Are they still BASICALLY good or kind people, even if they abort every time they get pregnant, even when they're drug or drink-addicted, or socialites or prostitutes and don't want a baby cluttering up their lives? Bearing in mind that alcoholics, drug-addicts, and prostitutes account for several million of the world's females, how big a sweep do you want to take, globally, before you have to either go with your across-the-board 'all people are basically good or kind' or begin to find it being rendered conditional, due to your personal beliefs?

If you continue to hold that they are probably still basically good and kind, then how good and kind are the Christians who have murdered doctors in abortion clinics in the USA and would seek to deny women abortions, because that is proscribed by THEIR beliefs? How good and kind are those thousands of people in their actions? Can both the aborters and the anti-aborters be good and kind, and the murdering Christians, in their self-justification ("killing one to save millions") are good, while the abortion clinic staff (Christian or not) is also good?
 
Originally posted by krizon@Jun 17 2006, 09:37 AM
Here's another one for you, Dessie: without in any way judging whether any are good, kind women, what do you think of the goodness and kindness of the 36,000 females who had abortions in the UK during the past year? And presumably the similar amount the year before, and the thousands upon thousands before that? And those tens of thousands in various countries, adding up to probably some million lost foetuses every year?

Are they still BASICALLY good or kind people, even if they abort every time they get pregnant, even when they're drug or drink-addicted, or socialites or prostitutes and don't want a baby cluttering up their lives? Bearing in mind that alcoholics, drug-addicts, and prostitutes account for several million of the world's females, how big a sweep do you want to take, globally, before you have to either go with your across-the-board 'all people are basically good or kind' or begin to find it being rendered conditional, due to your personal beliefs?

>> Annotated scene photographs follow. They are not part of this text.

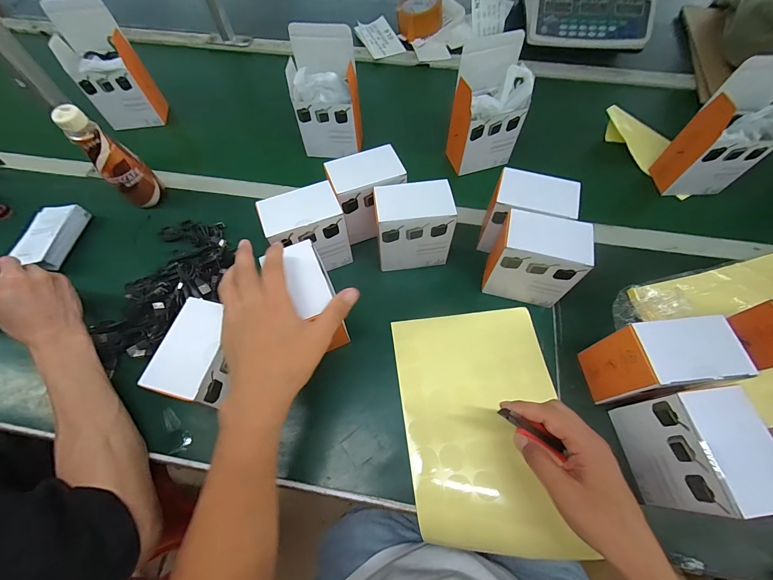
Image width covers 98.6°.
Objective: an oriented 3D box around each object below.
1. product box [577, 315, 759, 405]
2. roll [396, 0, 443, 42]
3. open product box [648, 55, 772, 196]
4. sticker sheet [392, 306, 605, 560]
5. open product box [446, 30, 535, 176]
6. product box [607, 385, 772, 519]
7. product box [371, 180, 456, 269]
[{"bbox_3d":[0.291,0.084,0.368,0.100,0.116,0.068,-6,63,-3],"label":"product box"},{"bbox_3d":[0.076,-0.622,0.765,0.105,0.058,0.102,4,63,2],"label":"roll"},{"bbox_3d":[0.522,-0.237,0.504,0.099,0.184,0.073,0,63,0],"label":"open product box"},{"bbox_3d":[0.115,0.148,0.392,0.184,0.031,0.264,-6,63,-3],"label":"sticker sheet"},{"bbox_3d":[0.160,-0.279,0.532,0.100,0.163,0.072,-20,65,-10],"label":"open product box"},{"bbox_3d":[0.300,0.156,0.325,0.068,0.111,0.097,-5,63,-2],"label":"product box"},{"bbox_3d":[0.034,-0.084,0.459,0.098,0.112,0.069,-10,64,-5],"label":"product box"}]

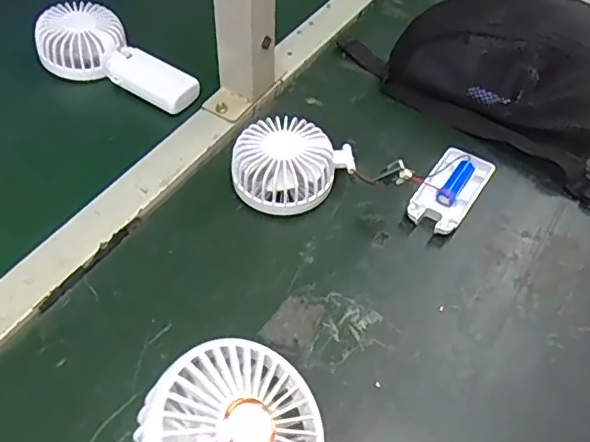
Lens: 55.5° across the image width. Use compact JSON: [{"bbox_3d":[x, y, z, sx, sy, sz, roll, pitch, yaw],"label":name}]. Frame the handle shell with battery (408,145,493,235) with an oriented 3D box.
[{"bbox_3d":[0.135,-0.027,0.493,0.048,0.018,0.092,30,56,19],"label":"handle shell with battery"}]

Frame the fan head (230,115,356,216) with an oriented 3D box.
[{"bbox_3d":[-0.003,-0.051,0.488,0.098,0.045,0.084,-33,60,-25],"label":"fan head"}]

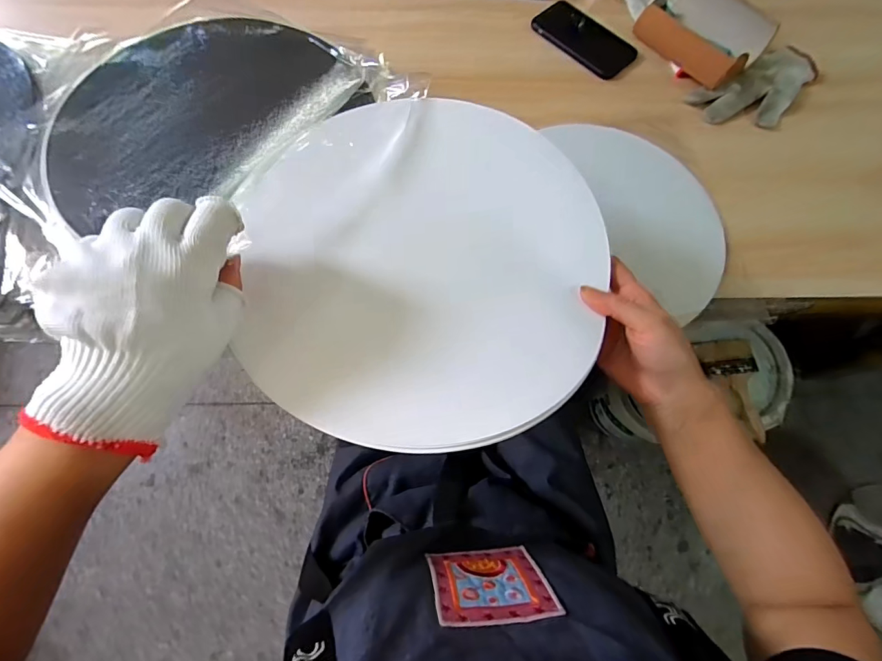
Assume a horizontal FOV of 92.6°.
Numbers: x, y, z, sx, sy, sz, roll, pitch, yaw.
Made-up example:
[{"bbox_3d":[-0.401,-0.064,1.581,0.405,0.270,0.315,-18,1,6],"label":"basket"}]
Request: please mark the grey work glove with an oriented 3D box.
[{"bbox_3d":[0.458,-0.339,0.606,0.191,0.037,0.104,-29,74,-12],"label":"grey work glove"}]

If you continue to hold that they are probably still basically good and kind, then how good and kind are the Christians who have murdered doctors in abortion clinics in the USA and would seek to deny women abortions, because that is proscribed by THEIR beliefs? How good and kind are those thousands of people in their actions? Can both the aborters and the anti-aborters be good and kind, and the murdering Christians, in their self-justification ("killing one to save millions") are good, while the abortion clinic staff (Christian or not) is also good?
Of course I believe they are basically good and kind. Just because I am very strongly anti-abortion doesn't mean I condemn as evil people who carry the act out. I accept that many do it believing they are morally justified in doing so.
 
Who says you're a misguided simpleton? You're throwing in a contentiousness that isn't there - is this a discussion and an airing of personal views, or is it to degenerate into a slanging match? (You see how easily the 'goodness' evaporates!)

DO, no, those people were not the victims of a handful. The handful of leaders drove millions of others to commit the acts. You have only to look at the Hutu-Tutsi horrors of Rwanda to see that thousands of what had been good, kind Africans ran amok on the basis of tribal hatred, murdering and mutilating thousands of other countrymen and women (and children, and babies) in the process. You can't dilute the millions of those who've taken to causes and murdered millions of others down to the one person who ruled their country!

Was my father killed by Adolf Hitler? Of course not. He and his crew were killed by a German crew, which might or might not have been killed later by a British one, and so on. Adolf Hitler didn't personally kill millions of Jews and 'undesirables', but he did cause millions of people worldwide to die, to be maimed, and to become dispossessed, as did Stalin. You cannot say two people only were responsible for those millions and millions of deaths, because without their staunch supporters, many of whom relished the task of annihilation, their mad schemes would have come to nothing. I'm crap at Maths, but even I can see that argument is very disingenuous!